The Brunel Museum Reinvented will see the creation of a new entrance pavilion, containing a café and shop which connect to a covered courtyard. This new entry has been designed to provide a clearer access point to the Museum, with external routes linking to the popular Engine House and Sinking Shaft.
The lion’s share of visitor functions will be housed in the pavilion, freeing up the Engine House for a full refurbishment and redesign as a space for interpretation, exhibitions, research and archiving.
As a matter of priority, the design team is collaborating with Access=Design to improve inclusive access to the site. The project will ensure inclusive access to all six levels of the museum, through the introduction of ramps, level thresholds, two platform lifts and a link bridge.
The renovation will also enable original watercolour designs of the Thames Tunnel, created by Marc Brunel’s team and recently acquired by the museum, to be put on display for the very first time.
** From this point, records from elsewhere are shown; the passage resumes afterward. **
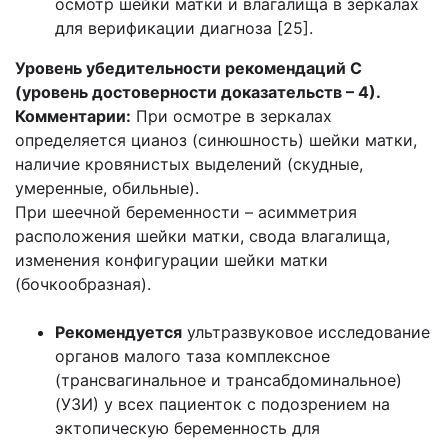
осмотр шейки матки и влагалища в зеркалах
для верификации диагноза [25].
Уровень убедительности рекомендаций С
(уровень достоверности доказательств – 4).
Комментарии:
При осмотре в зеркалах
определяется цианоз (синюшность) шейки матки,
наличие кровянистых выделений (скудные,
умеренные, обильные).
При шеечной беременности – асимметрия
расположения шейки матки, свода влагалища,
изменения конфигурации шейки матки
(бочкообразная).
Рекомендуется
ультразвуковое исследование
органов малого таза комплексное
(трансвагинальное и трансабдоминальное)
(УЗИ) у всех пациенток с подозрением на
эктопическую беременность для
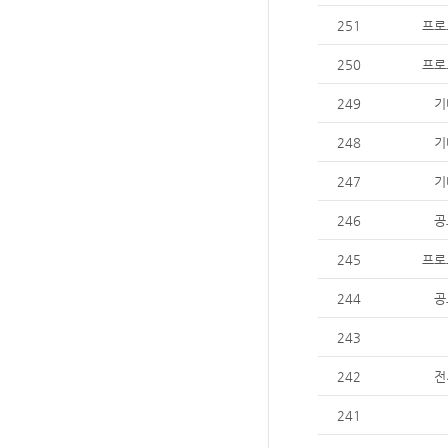
251
프로
250
프로
249
기
248
기
247
기
246
공
245
프로
244
공
243
242
전
241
These will be housed under climate-controlled conditions within an exhibition space.
Jerry Tate, partner at Tate Harmer, who worked with the museum to convert the Grade II* listed Sinking Shaft into a performance space back in 2016, describes the venue as an “unusual mix of powerful industrial heritage surrounded by an unexpectedly verdant and compelling landscape on the end of the Thames”.
The new scheme, he adds, will “build on this as a character for development, using this rich palette to create a unique and coherent visitor experience”.
The team assembled to complete the work “combines an outstanding knowledge of the site and unparalleled heritage expertise for a site that remains deeply symbolic of past, as well as future, engineering endeavour,” according to Dana Skelley OBE, chair of trustees at the Brunel Museum.